In my particular case, I have a bit of UI in my layout that resembles an iOS
navigation bar. That bar will render a search field for certain views that have
a number of elements that should be filterable by that search bar. The DOM tree
looks like this:
- A top-level layout template:
- A navigation bar partial (that allows customization via
yield :navbar
)
- A view container containing the layout's primary
yield
to each view. Each view, in turn:
- Renders whatever content they need
- [Optional] Configures whether the navigation bar renders a search field
for that page (via
content_for :navbar
)
- [Optional] Renders a list of elements that should be filterable
Say this filtering behavior is governed by a Stimulus controller called
Filterable
. This setup raises the question: where should the
data-controller="filterable"
attribute go? It can't go in the navigation
bar, because then the target elements to be filtered would not descend from the
controller. It can't go in the view, because then the search bar's events
wouldn't trigger actions on the controller. Of course, it could
go on the layout's <body>
tag, but what if only a handful of pages offer
filter functionality? Binding every possible Stimulus controller to the body of
every single page is obviously the wrong answer.
My solution? Abuse the hell out of Action View's content_for
and yield
methods. (Here are the relevant Rails
guides
if you're not familiar).
In short, I just encode my desired data attributes from views and partials as
JSON in a call to content_for
and then render them upstream to the layout with
yield
as attributes on the <body>
(or some other common ancestor element).
In this very simple case, the only thing I needed to push up the DOM to a shared
ancestor was a data-controller="filterable"
, which just required this bit of
magic at the top of the view containing my filterable items:
<% json_content_for :global_data_attrs, {controller: "filterable"} %>
And this update to my layout:
<%= content_tag :body, data: json_content_from(yield(:global_data_attrs)) do %>
<!-- Everything goes here -->
<% end %>
And… boom! The page's body
tag now contains data-controller="filterable"
, which means:
- The items in the view (each with
data-filterable-target="item"
set)
are now valid targets
- The search bar's actions (with
data-action="input->filterable#update"
) are
now reaching the body's Filterable
controller.
Here's how I implemented the helper methods json_content_for
and
json_content_from
to facilitate this:
# app/helpers/content_for_abuse_helper.rb
module ContentForAbuseHelper
STUPID_SEPARATOR = "|::|::|"
def json_content_for(name, json)
content_for name, json.to_json.html_safe + STUPID_SEPARATOR
end
def json_content_from(yielded_content)
yielded_content.split(STUPID_SEPARATOR).reduce({}) { |memo, json|
memo.merge(JSON.parse(json)) { |key, val_1, val_2|
token_list(val_1, val_2)
}
}
end
end
Take particular note of the call to
token_list
there.

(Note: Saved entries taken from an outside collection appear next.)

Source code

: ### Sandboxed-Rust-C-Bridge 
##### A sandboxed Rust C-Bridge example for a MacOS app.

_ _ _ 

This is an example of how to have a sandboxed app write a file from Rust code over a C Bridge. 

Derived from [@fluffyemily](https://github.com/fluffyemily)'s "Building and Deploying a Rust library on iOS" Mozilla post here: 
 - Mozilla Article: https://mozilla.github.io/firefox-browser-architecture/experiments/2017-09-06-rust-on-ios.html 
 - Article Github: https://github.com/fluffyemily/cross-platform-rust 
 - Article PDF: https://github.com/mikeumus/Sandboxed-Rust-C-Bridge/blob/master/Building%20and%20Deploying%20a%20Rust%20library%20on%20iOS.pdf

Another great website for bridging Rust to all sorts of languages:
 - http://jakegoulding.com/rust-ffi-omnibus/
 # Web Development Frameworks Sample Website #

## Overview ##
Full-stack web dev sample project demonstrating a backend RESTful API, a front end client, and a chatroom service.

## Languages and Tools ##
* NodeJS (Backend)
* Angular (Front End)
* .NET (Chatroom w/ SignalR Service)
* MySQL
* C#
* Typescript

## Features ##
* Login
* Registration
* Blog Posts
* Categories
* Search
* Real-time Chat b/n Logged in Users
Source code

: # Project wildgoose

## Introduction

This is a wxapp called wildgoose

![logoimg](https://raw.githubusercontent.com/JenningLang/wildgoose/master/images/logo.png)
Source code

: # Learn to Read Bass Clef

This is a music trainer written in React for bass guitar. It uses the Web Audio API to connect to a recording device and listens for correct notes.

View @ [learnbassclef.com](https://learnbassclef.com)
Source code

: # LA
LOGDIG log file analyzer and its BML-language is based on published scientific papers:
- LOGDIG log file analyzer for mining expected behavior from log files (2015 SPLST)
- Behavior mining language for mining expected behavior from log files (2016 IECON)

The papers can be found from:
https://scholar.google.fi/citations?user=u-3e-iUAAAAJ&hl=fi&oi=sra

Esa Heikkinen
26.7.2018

Because it's being called in a block passed to Hash#merge
, that means
any duplicate data attribute names will have their contents concatenated with
whitespace between them.
This way you could have one view or partial contain:
<% json_content_for :global_data_attrs, {controller: "cheese"} %>
And another with:
<% json_content_for :global_data_attrs, {controller: "meats veggies"} %>
And a layout like the one above will ensure all of your controllers come along
for the ride:
<body data-controller="cheese meats veggies">
Cool.
The content_for
and yield
methods were invented in a simpler time when
developers had the basic decency to keep HTML in their HTML files, CSS in their
CSS files, and JavaScript in their JavaScript files. But thanks to
Tailwind and Stimulus, I find I'm writing more and
more of my styling and behavior in HTML attributes, which is why I contorted
these two methods to do what I wanted.
I'd advise anyone tread lightly with approaches like this. Any time you muck
with a higher-order thing from a lower-order thing, you're creating an
opportunity for confusion, making caching more difficult, and opening the door
to conflicts between unrelated pieces of code.